- _Problem to solve_: Return the exact lines spanning from the line with "arte-polis.info" through the last line of the entries, boundaries included, and no others.

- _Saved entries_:
[Start of section]

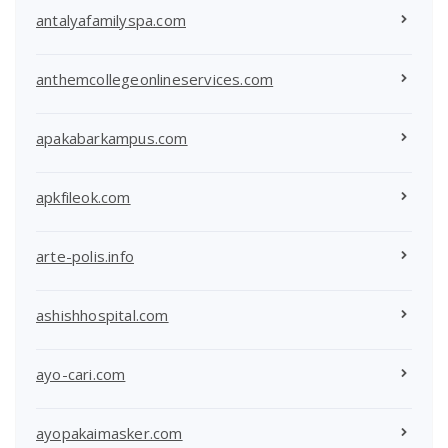
antalyafamilyspa.com
anthemcollegeonlineservices.com
apakabarkampus.com
apkfileok.com
arte-polis.info
ashishhospital.com
ayo-cari.com
ayopakaimasker.com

[End of section]

- _Result for this exercise_:
arte-polis.info
ashishhospital.com
ayo-cari.com
ayopakaimasker.com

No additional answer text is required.